● **Work item**: Your answer must restate the listing below word for word and contain no images.
☆ ☆ ☆ ☆ ☆
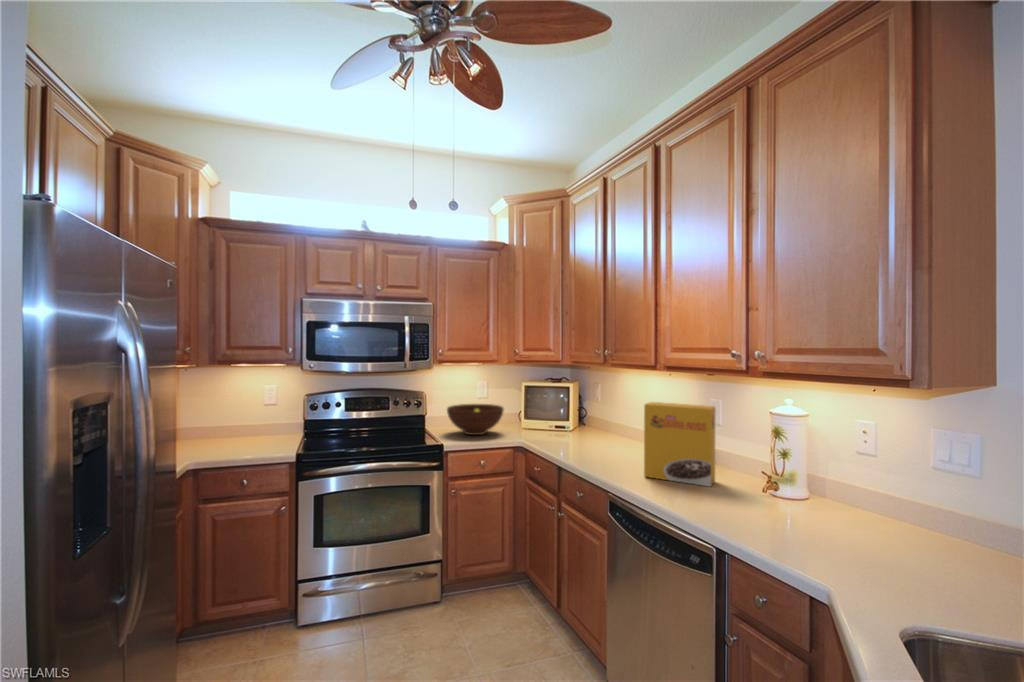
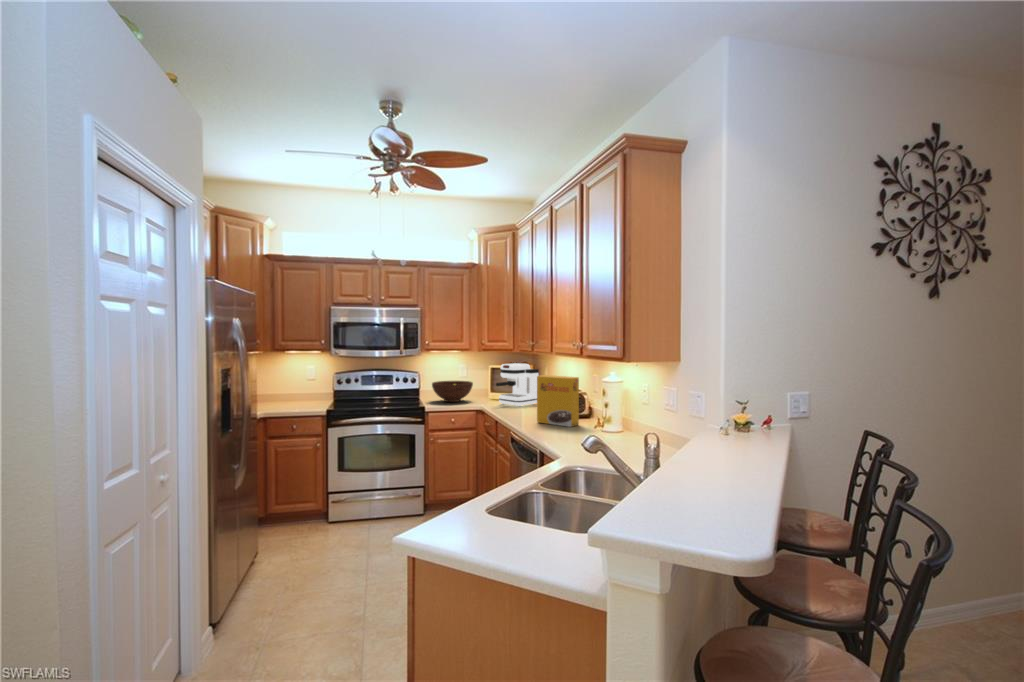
coffee maker: none [545,380,600,442] -> present [496,363,539,406]

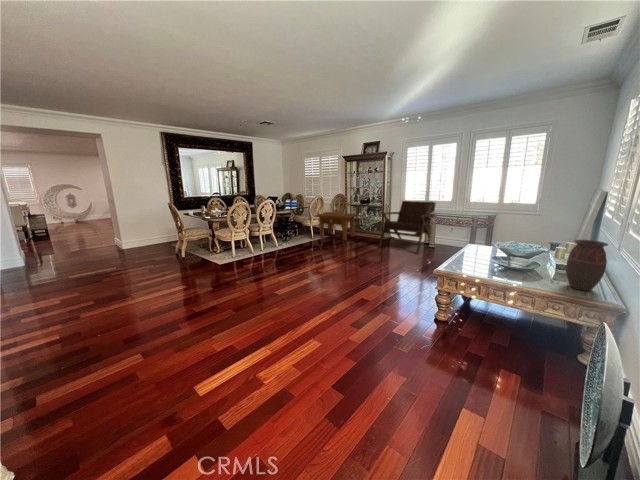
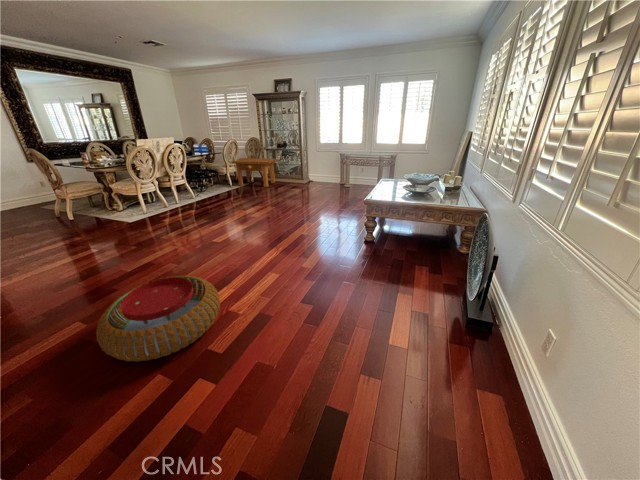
lounge chair: present [379,201,436,254] -> none [301,144,349,194]
decorative vase: present [566,240,608,291] -> none [450,166,475,203]
pouf: none [144,327,258,416] -> present [96,276,220,362]

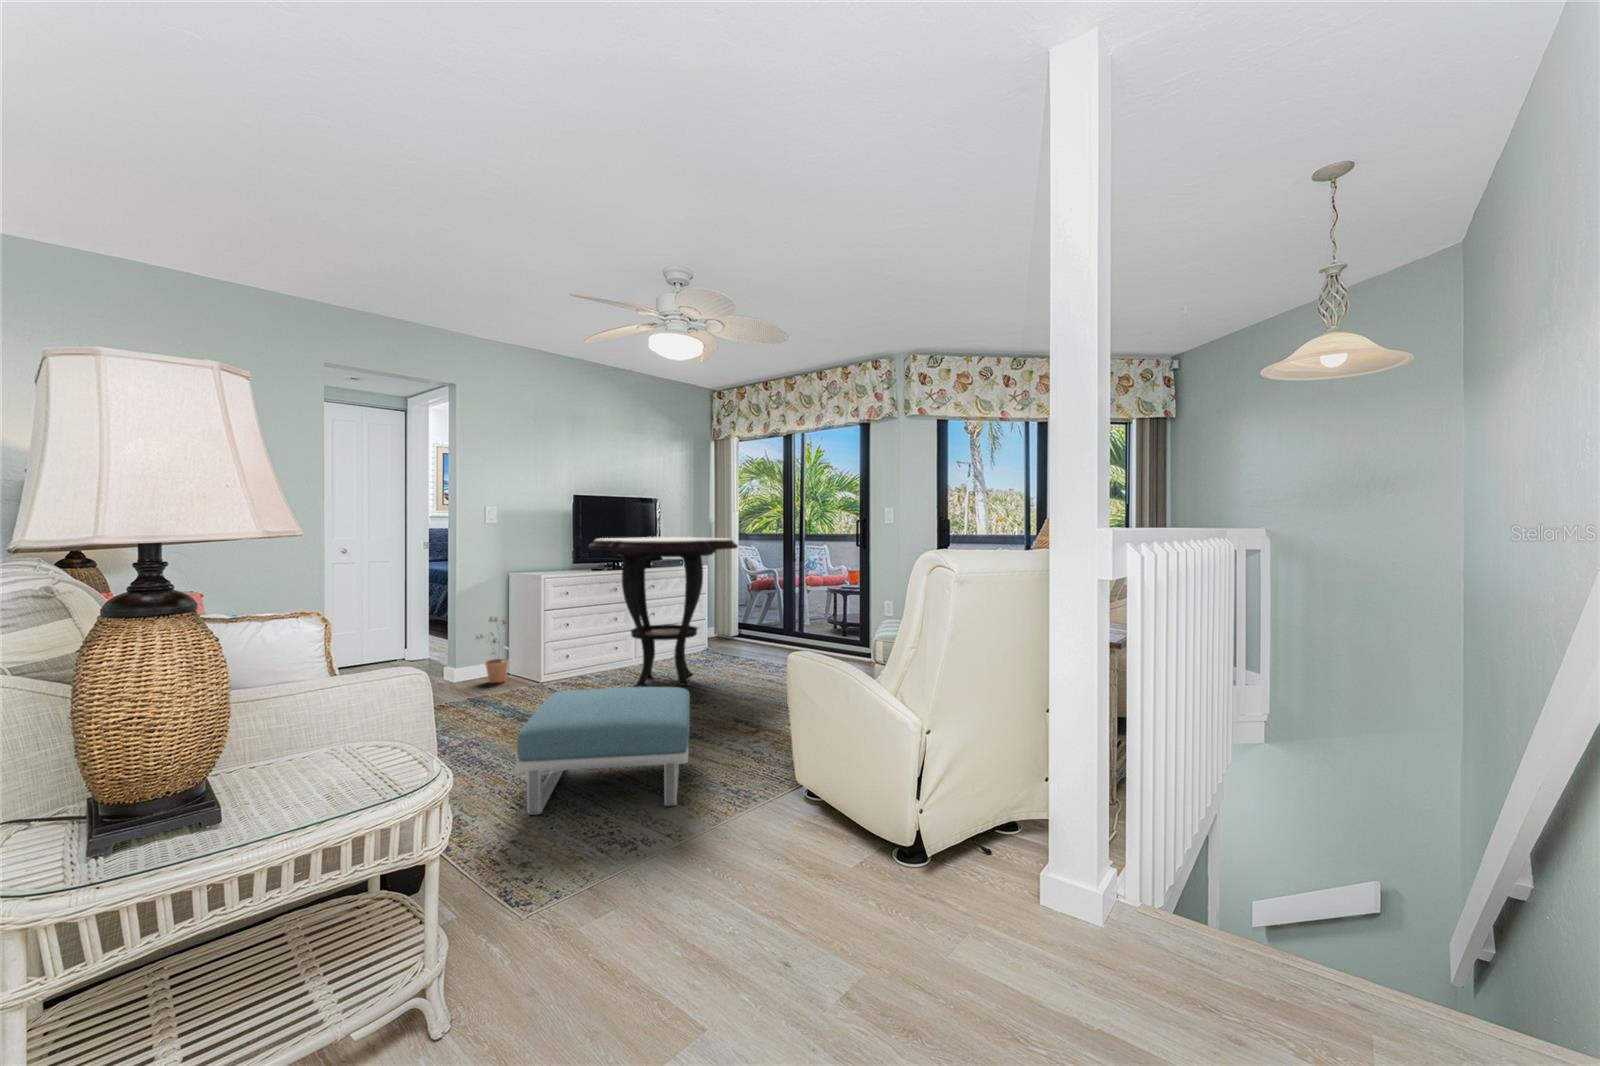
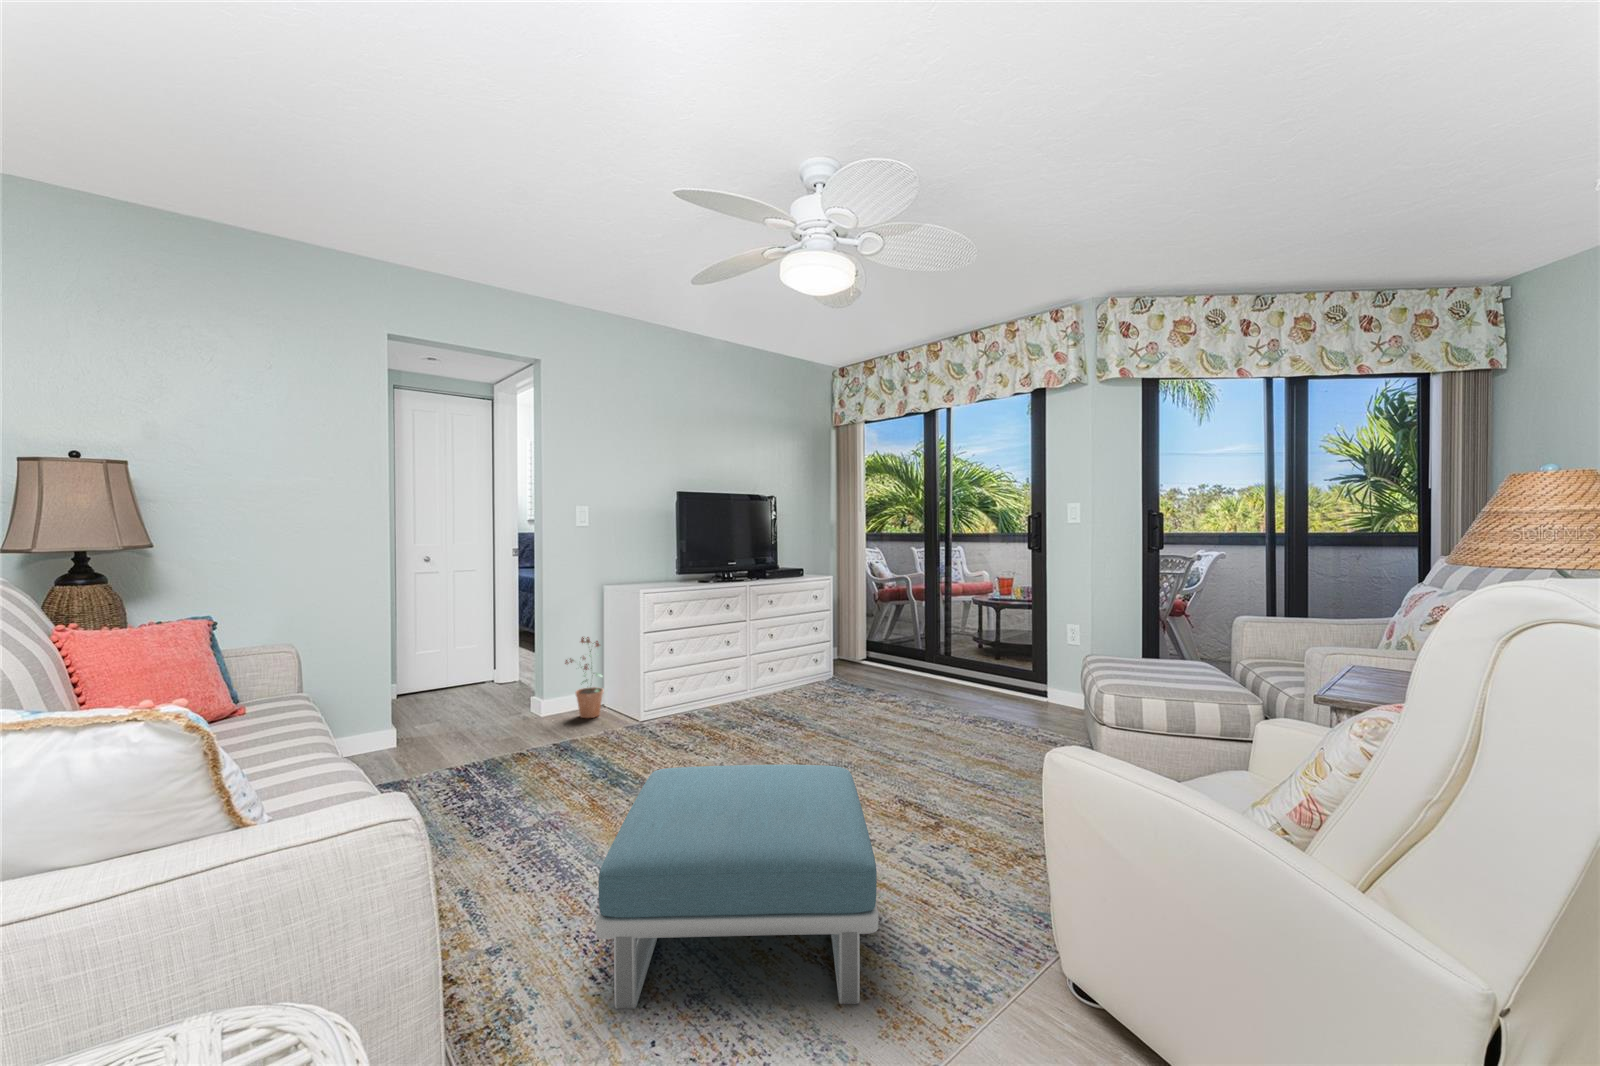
side table: present [589,537,738,687] -> none [696,541,882,731]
☆ ☆ ☆ ☆ ☆
● **Answer to the problem**:
coffee maker: none [545,380,600,442] -> present [496,363,539,406]

lounge chair: present [379,201,436,254] -> none [301,144,349,194]
decorative vase: present [566,240,608,291] -> none [450,166,475,203]
pouf: none [144,327,258,416] -> present [96,276,220,362]

side table: present [589,537,738,687] -> none [696,541,882,731]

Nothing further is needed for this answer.